#### [Task description]
Filter the records, keeping every line that has the string "Right".

════════

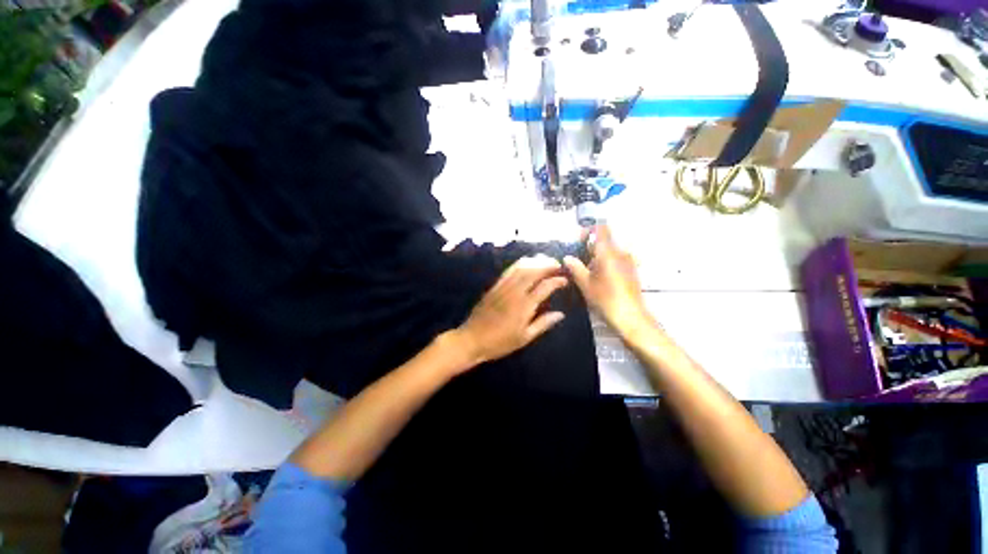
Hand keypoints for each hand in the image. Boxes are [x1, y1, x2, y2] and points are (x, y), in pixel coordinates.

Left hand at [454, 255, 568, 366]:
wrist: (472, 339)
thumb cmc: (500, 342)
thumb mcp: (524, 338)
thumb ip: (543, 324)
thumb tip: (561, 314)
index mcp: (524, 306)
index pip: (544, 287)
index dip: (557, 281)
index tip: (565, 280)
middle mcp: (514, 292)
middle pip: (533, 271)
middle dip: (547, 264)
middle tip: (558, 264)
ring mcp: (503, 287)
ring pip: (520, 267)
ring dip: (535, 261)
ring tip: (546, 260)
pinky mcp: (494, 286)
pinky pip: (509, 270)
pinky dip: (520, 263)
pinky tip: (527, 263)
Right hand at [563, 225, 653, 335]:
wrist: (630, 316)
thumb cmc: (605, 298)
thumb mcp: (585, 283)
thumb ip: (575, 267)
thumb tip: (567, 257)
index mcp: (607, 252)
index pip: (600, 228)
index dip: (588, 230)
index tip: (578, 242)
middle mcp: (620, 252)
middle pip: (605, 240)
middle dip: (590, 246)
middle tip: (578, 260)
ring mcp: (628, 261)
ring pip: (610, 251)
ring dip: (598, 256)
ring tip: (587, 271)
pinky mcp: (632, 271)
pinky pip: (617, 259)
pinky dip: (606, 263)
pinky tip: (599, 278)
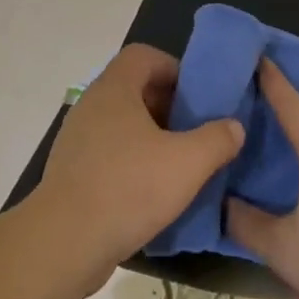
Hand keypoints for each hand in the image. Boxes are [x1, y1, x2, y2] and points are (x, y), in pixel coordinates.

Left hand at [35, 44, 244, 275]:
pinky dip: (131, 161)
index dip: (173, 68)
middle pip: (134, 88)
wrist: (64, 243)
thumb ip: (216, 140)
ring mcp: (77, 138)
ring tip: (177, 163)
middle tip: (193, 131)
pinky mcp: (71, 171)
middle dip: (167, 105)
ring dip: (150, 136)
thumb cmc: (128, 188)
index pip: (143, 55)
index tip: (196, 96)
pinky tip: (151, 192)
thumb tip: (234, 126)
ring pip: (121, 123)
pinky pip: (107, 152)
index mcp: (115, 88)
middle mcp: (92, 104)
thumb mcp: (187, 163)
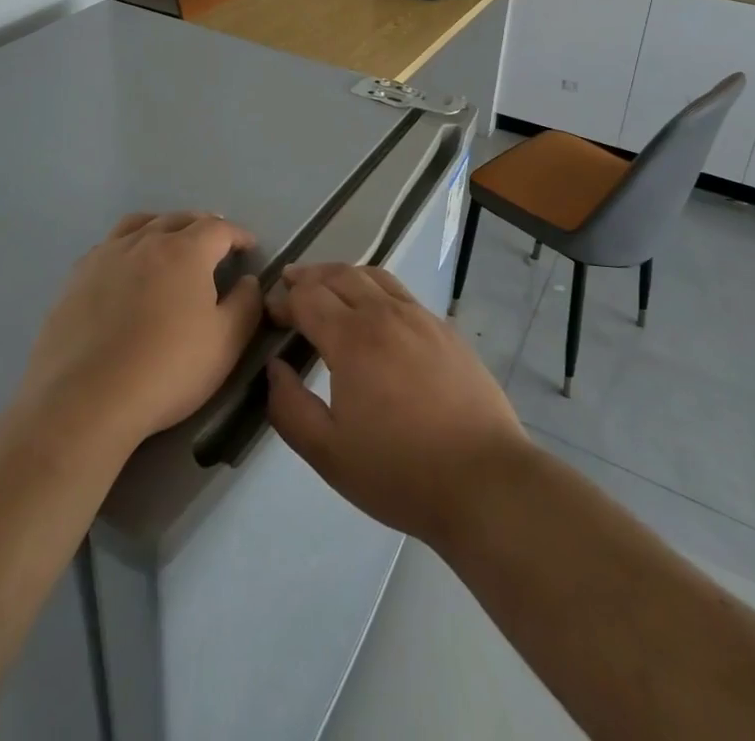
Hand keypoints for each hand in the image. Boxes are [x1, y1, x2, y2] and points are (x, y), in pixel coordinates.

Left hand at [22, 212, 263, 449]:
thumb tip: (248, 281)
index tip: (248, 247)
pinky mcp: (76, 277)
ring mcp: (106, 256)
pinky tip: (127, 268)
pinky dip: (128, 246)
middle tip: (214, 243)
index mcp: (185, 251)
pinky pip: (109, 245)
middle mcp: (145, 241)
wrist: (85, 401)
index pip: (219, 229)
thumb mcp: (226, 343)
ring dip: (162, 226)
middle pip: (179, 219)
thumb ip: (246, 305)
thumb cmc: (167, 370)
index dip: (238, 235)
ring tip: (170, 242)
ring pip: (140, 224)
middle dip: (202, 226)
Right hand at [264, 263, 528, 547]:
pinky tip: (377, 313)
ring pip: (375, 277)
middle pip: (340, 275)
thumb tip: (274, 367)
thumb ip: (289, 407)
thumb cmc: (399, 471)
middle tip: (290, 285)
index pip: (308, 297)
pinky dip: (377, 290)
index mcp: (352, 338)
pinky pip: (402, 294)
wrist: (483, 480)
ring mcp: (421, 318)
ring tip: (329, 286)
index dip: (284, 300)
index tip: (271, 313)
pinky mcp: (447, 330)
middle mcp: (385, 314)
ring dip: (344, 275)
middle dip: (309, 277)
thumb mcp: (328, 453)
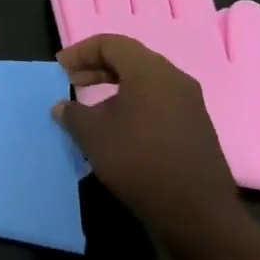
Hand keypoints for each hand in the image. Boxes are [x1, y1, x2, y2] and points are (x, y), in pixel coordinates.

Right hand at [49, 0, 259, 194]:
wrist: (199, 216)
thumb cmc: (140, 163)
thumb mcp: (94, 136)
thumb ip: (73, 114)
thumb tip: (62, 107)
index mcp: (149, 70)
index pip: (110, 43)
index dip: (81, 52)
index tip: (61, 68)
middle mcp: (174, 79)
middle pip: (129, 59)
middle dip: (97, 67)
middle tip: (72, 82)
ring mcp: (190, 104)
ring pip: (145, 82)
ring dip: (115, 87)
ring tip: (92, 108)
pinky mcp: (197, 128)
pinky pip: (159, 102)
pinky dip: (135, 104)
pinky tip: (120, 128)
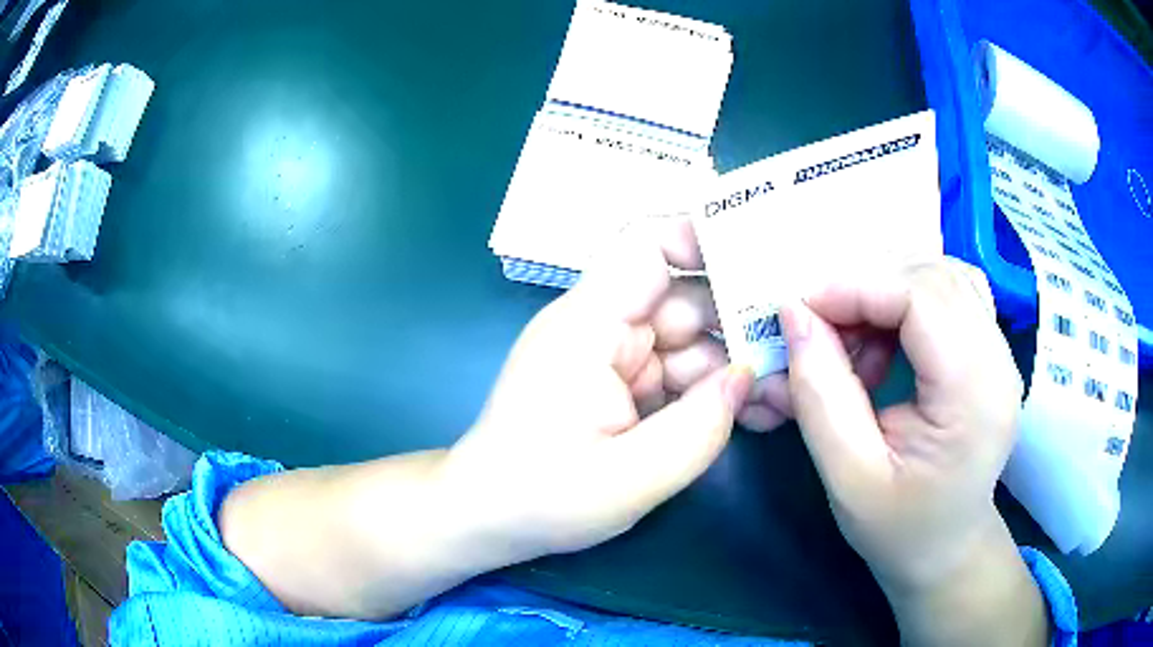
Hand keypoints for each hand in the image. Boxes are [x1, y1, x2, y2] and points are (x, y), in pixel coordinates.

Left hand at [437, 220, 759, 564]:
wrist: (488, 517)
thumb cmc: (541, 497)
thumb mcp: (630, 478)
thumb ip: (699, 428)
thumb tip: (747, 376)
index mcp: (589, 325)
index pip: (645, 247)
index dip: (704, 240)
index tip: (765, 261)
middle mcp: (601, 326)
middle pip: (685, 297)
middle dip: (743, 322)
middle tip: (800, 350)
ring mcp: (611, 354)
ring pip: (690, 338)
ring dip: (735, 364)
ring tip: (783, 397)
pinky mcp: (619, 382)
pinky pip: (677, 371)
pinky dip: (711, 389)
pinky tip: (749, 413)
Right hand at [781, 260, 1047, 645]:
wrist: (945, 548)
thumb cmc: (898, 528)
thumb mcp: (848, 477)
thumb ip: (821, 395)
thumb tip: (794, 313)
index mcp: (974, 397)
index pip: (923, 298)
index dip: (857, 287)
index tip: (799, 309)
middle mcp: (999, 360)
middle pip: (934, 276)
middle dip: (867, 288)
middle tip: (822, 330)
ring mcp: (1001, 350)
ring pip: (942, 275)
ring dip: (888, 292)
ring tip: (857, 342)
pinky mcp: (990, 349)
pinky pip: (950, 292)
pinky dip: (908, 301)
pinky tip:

════════

#### [Response below]
Right hand at [563, 225, 653, 335]:
Right hand at [264, 263, 528, 547]:
Right hand at [49, 0, 259, 194]:
Right hand at [781, 260, 1047, 645]:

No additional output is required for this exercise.